Funk resigned from the newspaper in 1931 and joined the Nazi Party, becoming closer to Gregor Strasser who arranged his first meeting with Adolf Hitler. Partially due to his interest in economic policy, he was elected a Reichstag deputy in July 1932 and, within the party, he was made chairman of the Committee on Economic Policy in December, 1932; a post that he did not hold for long. After the Nazi Party came to power he stepped down from his Reichstag position and was made Chief Press Officer of the Third Reich.
In March, 1933, Funk was appointed as a State Secretary at the Ministry of Propaganda.

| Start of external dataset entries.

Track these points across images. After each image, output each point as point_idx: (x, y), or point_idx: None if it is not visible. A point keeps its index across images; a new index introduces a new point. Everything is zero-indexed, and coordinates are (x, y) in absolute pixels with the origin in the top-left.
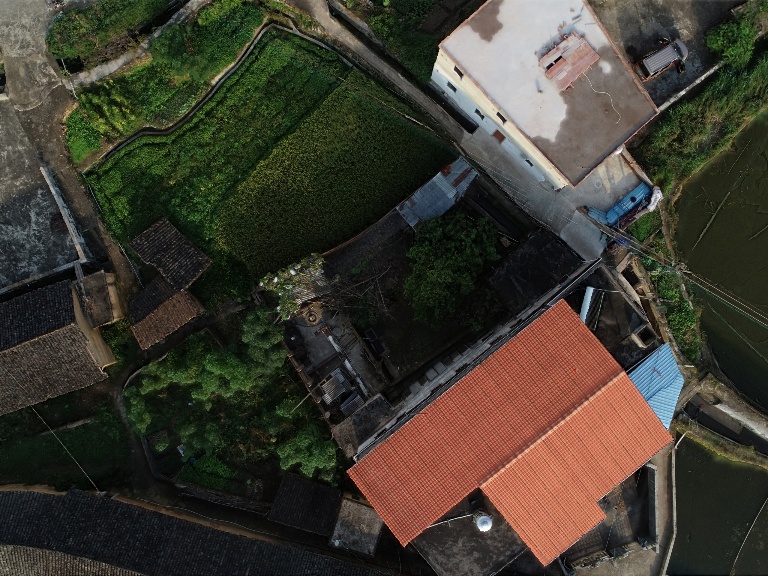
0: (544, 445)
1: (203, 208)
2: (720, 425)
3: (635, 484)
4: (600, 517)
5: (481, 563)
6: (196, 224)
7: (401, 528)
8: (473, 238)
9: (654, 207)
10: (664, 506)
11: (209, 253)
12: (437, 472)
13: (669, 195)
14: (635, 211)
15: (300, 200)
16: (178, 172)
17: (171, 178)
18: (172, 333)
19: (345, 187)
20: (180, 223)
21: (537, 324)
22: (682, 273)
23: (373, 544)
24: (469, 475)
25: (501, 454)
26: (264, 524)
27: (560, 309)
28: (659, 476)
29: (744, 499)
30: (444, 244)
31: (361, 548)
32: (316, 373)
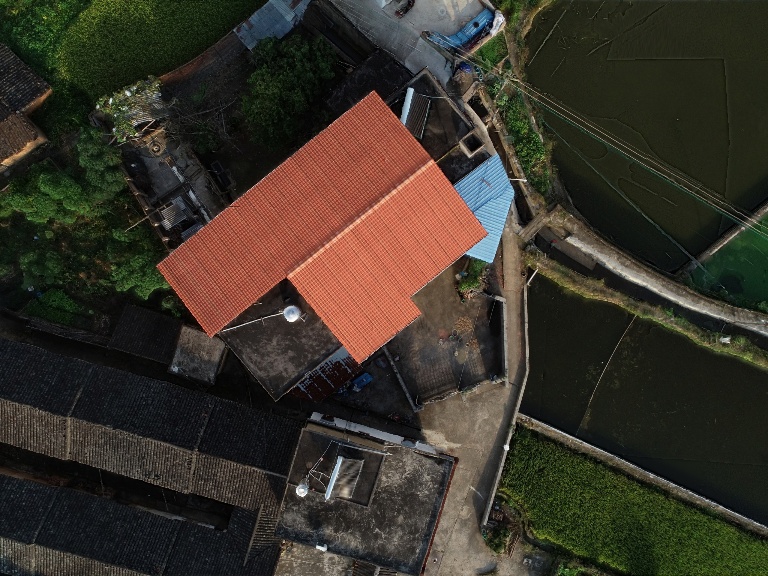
0: (352, 235)
1: (45, 37)
2: (573, 261)
3: (488, 321)
4: (414, 314)
5: (296, 362)
6: (38, 53)
7: (208, 319)
8: (307, 56)
9: (496, 31)
10: (517, 344)
11: (52, 83)
12: (245, 263)
13: (517, 26)
14: (478, 37)
15: (142, 28)
16: (20, 0)
17: (14, 7)
18: (17, 165)
19: (187, 15)
20: (22, 52)
21: (348, 116)
22: (510, 81)
23: (213, 371)
24: (277, 266)
25: (309, 244)
26: (113, 361)
27: (371, 101)
28: (512, 313)
29: (599, 338)
30: (278, 62)
31: (201, 376)
32: (159, 203)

In 1938, he assumed the title of Chief Plenipotentiary for Economics (Wirtschaftsbeauftragter).
He also became Minister of Economics in February of that year, replacing Hjalmar Schacht who had been dropped in November 1937. Schacht had been dismissed in a power struggle with Reichsmarchall Hermann Göring, who was quick to tie the Ministry more closely to his Four Year Plan Office.
In January 1939, Funk gained another credit to his name when he assumed the post of President of the Reichsbank, again replacing Schacht.
He was appointed to the Central Planning Board in September, 1943.
Despite poor health Funk was tried with other Nazi leaders at the Nuremberg Trials. Accused of conspiracy to commit crimes against peace; planning, initiating and waging wars of aggression; war-crimes and crimes against humanity, he argued that, despite his titles, he had very little power in the regime. Göring described Funk as "an insignificant subordinate," but documentary evidence and his wartime biography Walter Funk, A Life for Economy were used against him during the trial, leading to his conviction on counts 2, 3 and 4 of the indictment and his sentence of life imprisonment.
Funk was held at Spandau Prison along with other senior Nazis. Released in 1957 due to ill health, he died three years later.